I cut myself off, stumbled over my own feet. My heart threw itself against my stomach as it did every time I saw him.
I stood up straight, cleared my throat. “And this is where I usually sit.”
“There’s a werewolf in your chair,” said Human Two.
“Yup.” I heaved out a sigh. “And how do we know he’s a werewolf?” Might as well continue with my lesson.
“Um,” Human Two squeaked. “He’s really, really massive, and has fluffy ears, and his tail is wagging?”
I finally turned to face the werewolf in my chair. His tail was indeed wagging. Thumping against my desk, actually, and edging my glass of water dangerously close to my keyboard. He’d propped his feet up onto my colleague Gideon’s desk, that’s how long the newcomer’s legs were.
Luckily, Giddy preferred the night shift, so wasn’t in the office yet. No doubt he was as fed up with Mash Cassidy materialising unannounced in the building as I was. Like, who was even lettinghim in? He didn’t work here, didn’t even have a lanyard or key card. He had no right or reason to be here.
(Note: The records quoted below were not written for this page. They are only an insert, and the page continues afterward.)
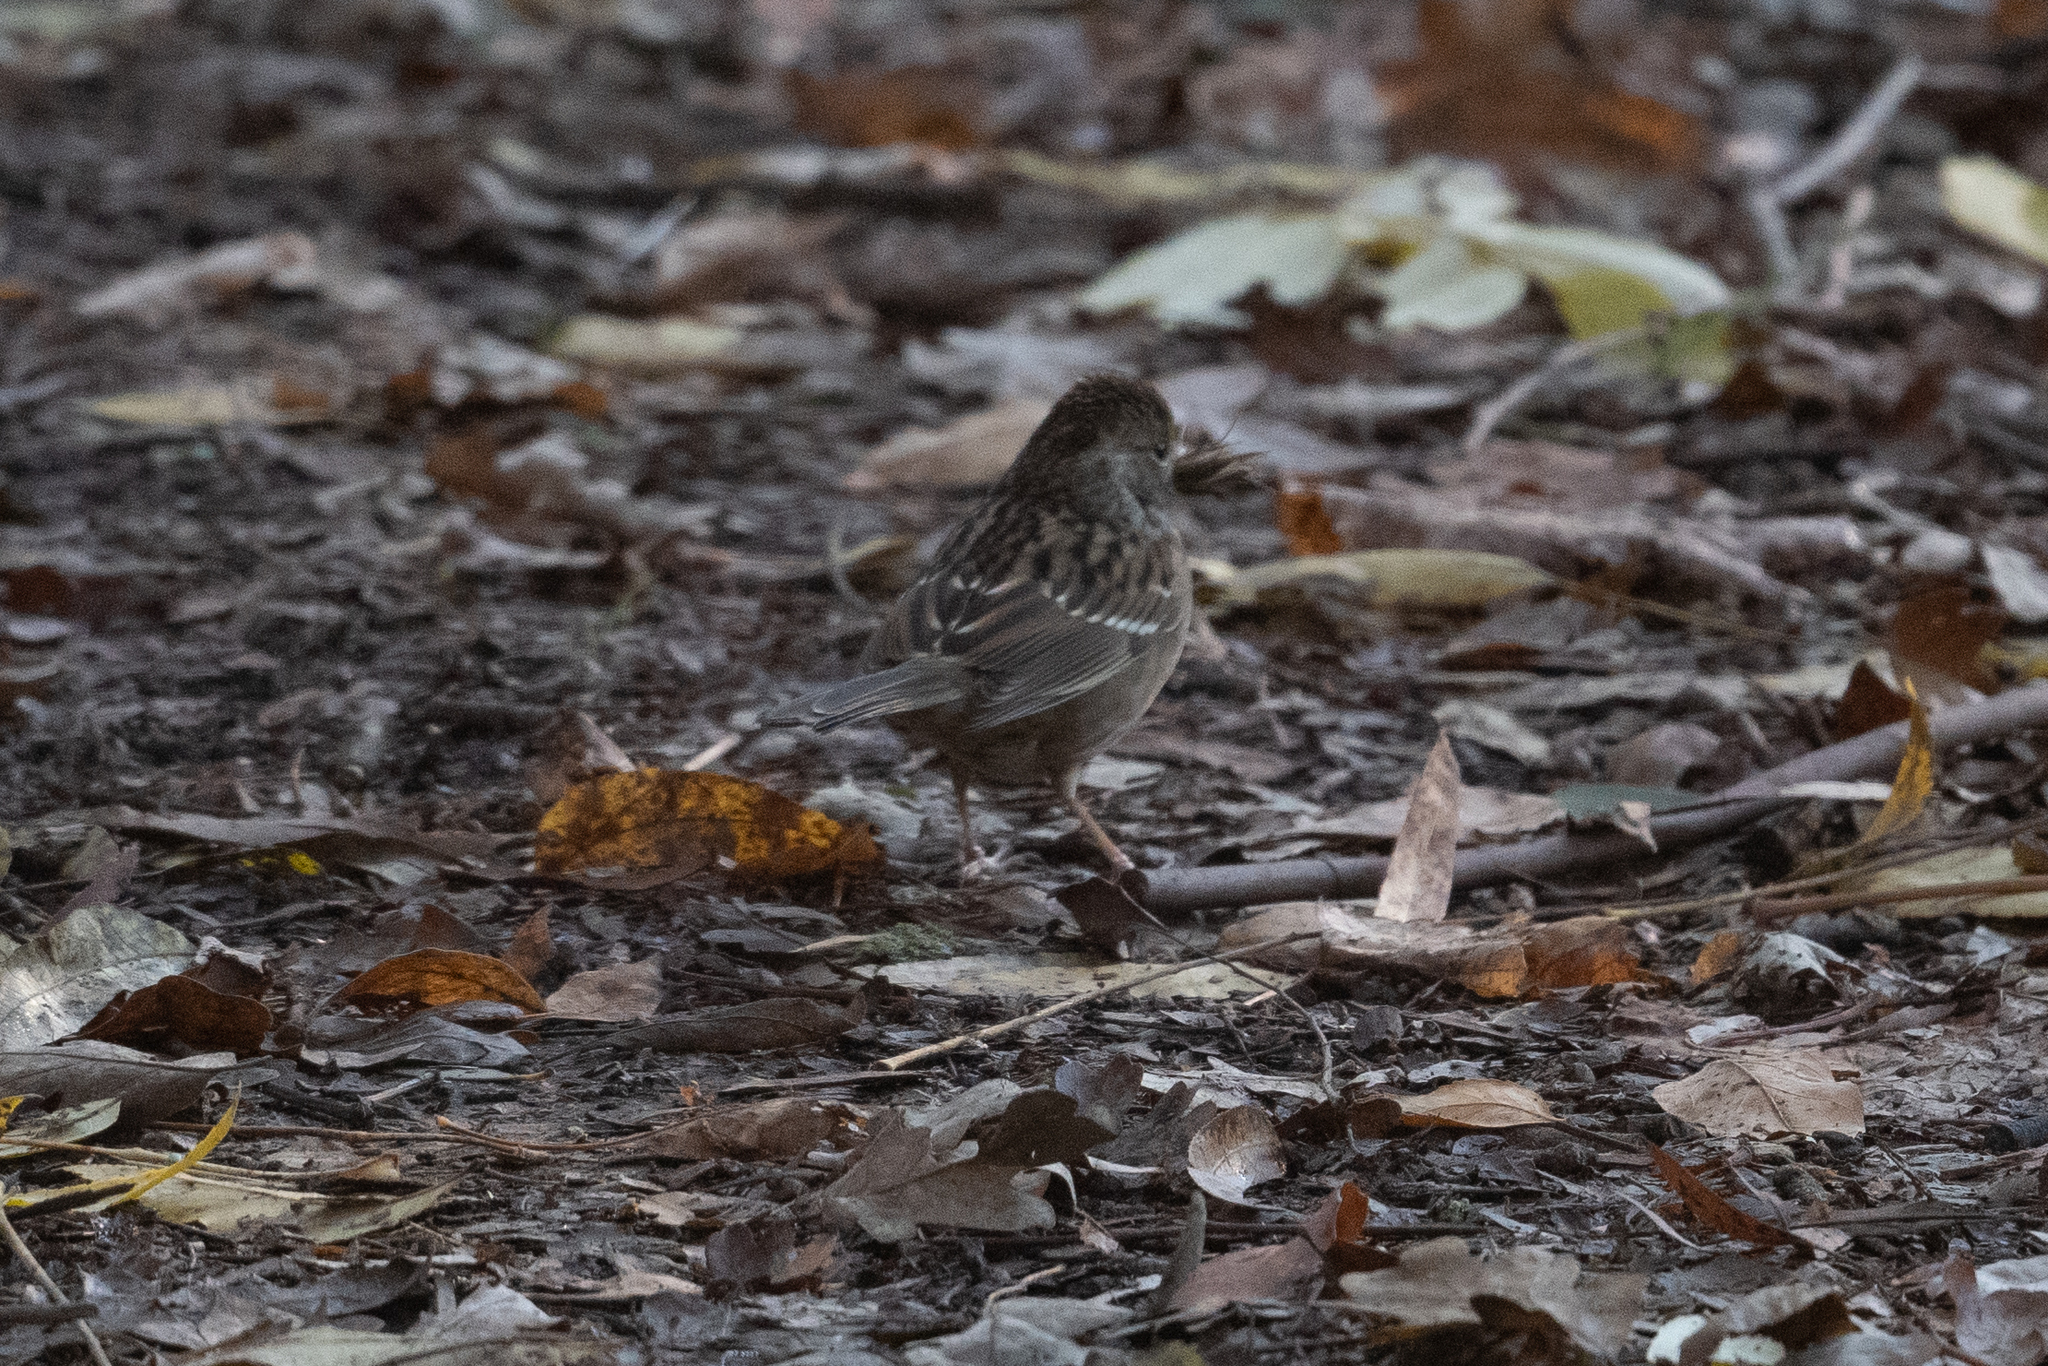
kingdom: Animalia
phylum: Chordata
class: Aves
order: Passeriformes
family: Passerellidae
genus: Zonotrichia
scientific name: Zonotrichia atricapilla
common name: Golden-crowned sparrow
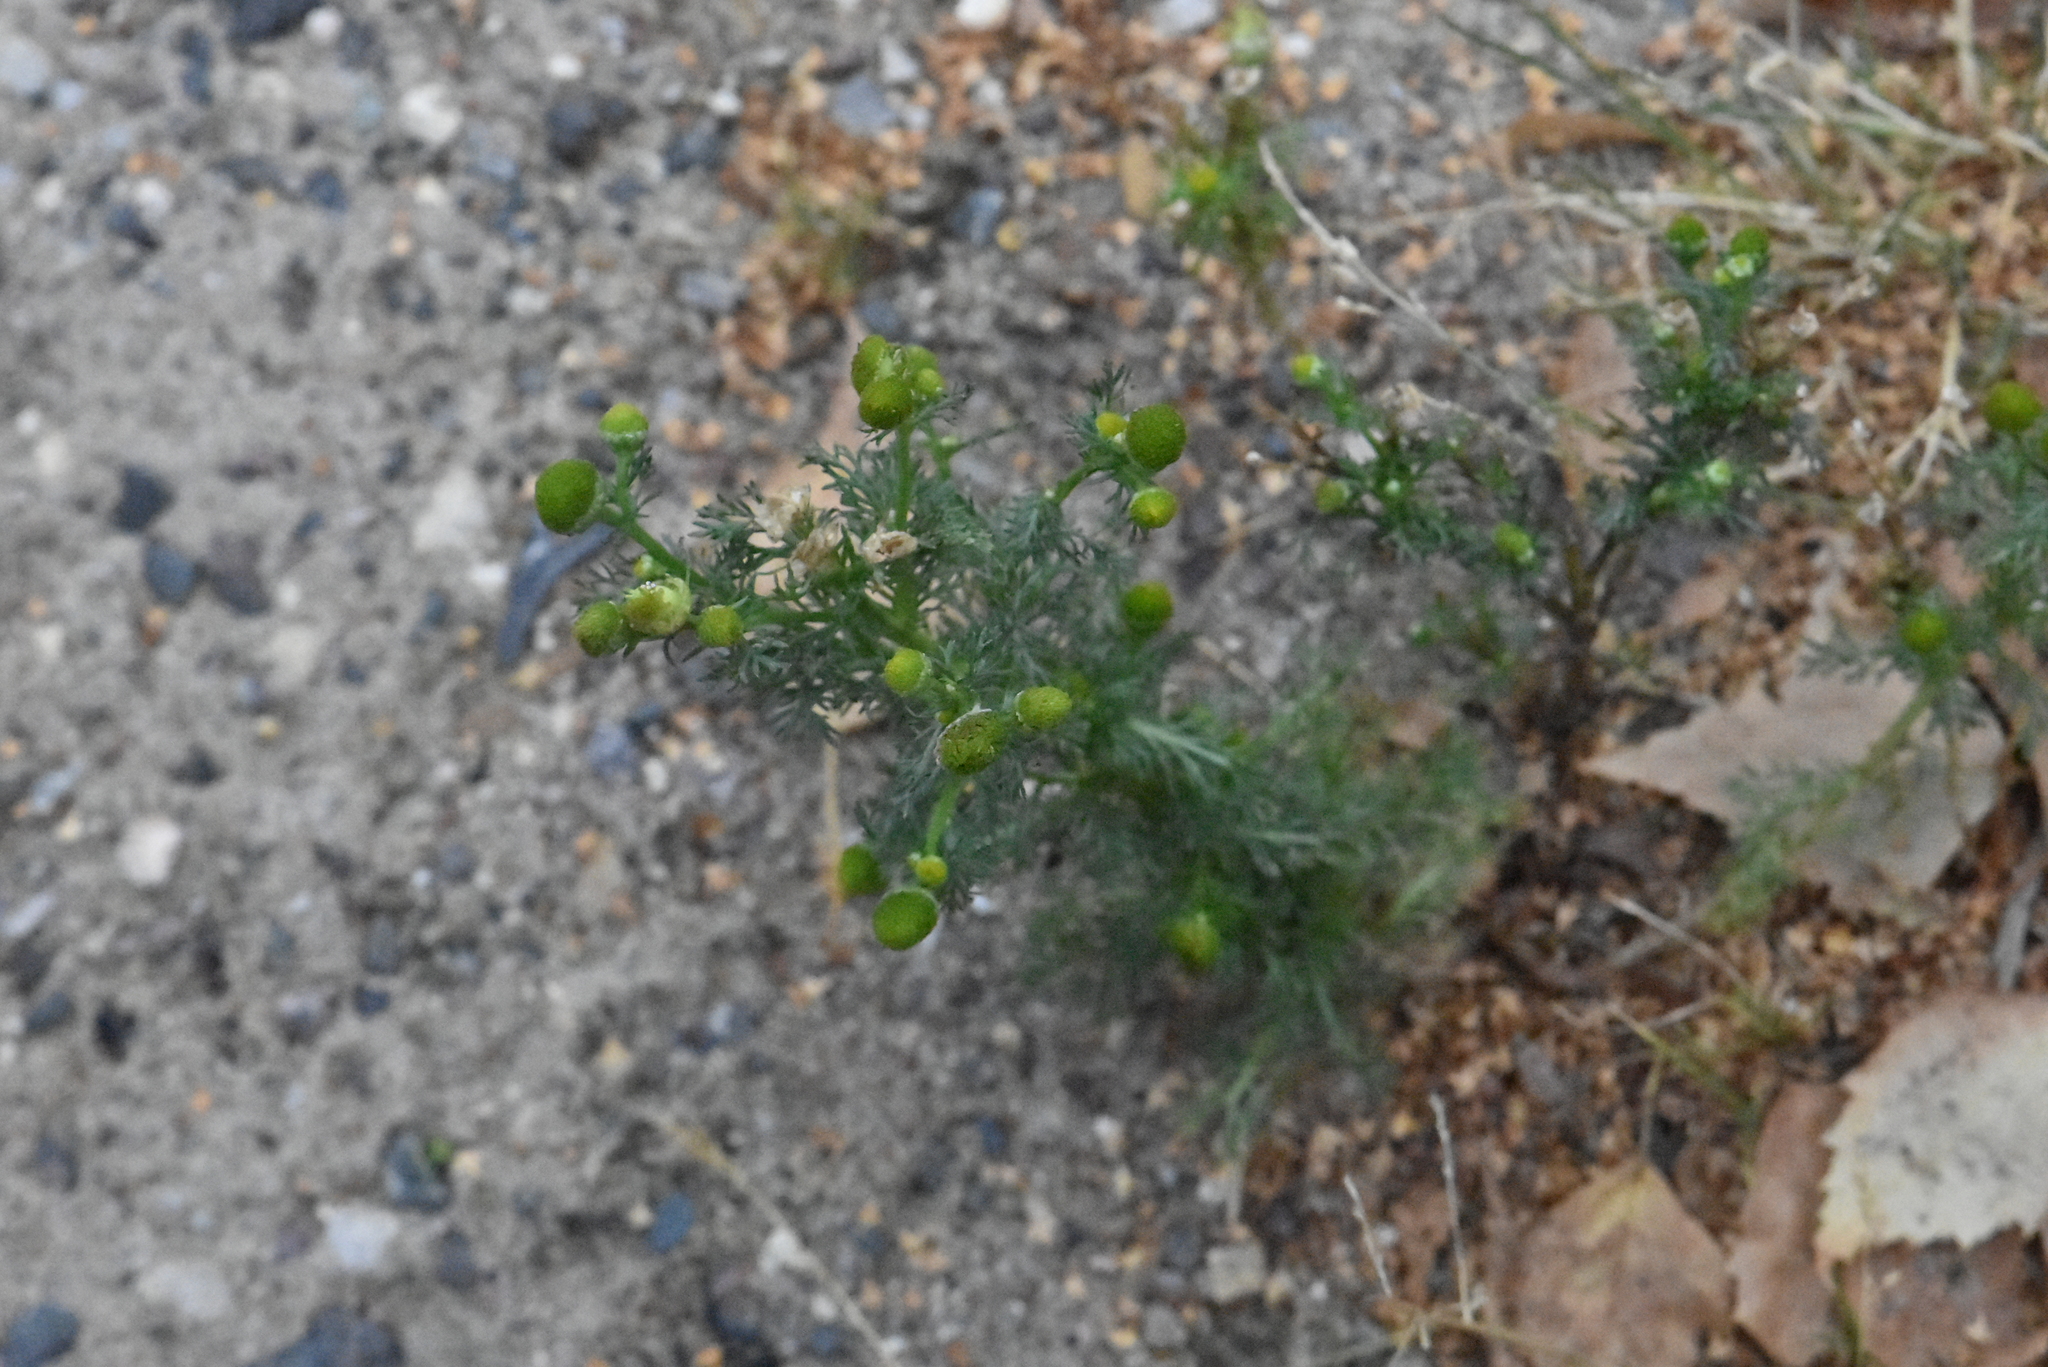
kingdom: Plantae
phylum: Tracheophyta
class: Magnoliopsida
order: Asterales
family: Asteraceae
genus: Matricaria
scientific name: Matricaria discoidea
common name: Disc mayweed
And yet, here he was, and as always my traitorous heart was glad for it.
Mash beamed at me, flashing his perfectly straight, megawatt smile, his elongated canines glinting under the office-light fluorescence. Then he turned his smile to the interns. His gaze landed on Human Two. He brushed his sandy-blonde hair from his forehead, licked his lower lip, and raised a brow towards me. A silent question.
I gave him an almost imperceptible shake of the head, letting him know, in no uncertain terms, it was not okay to fuck my interns. Nor would it ever be.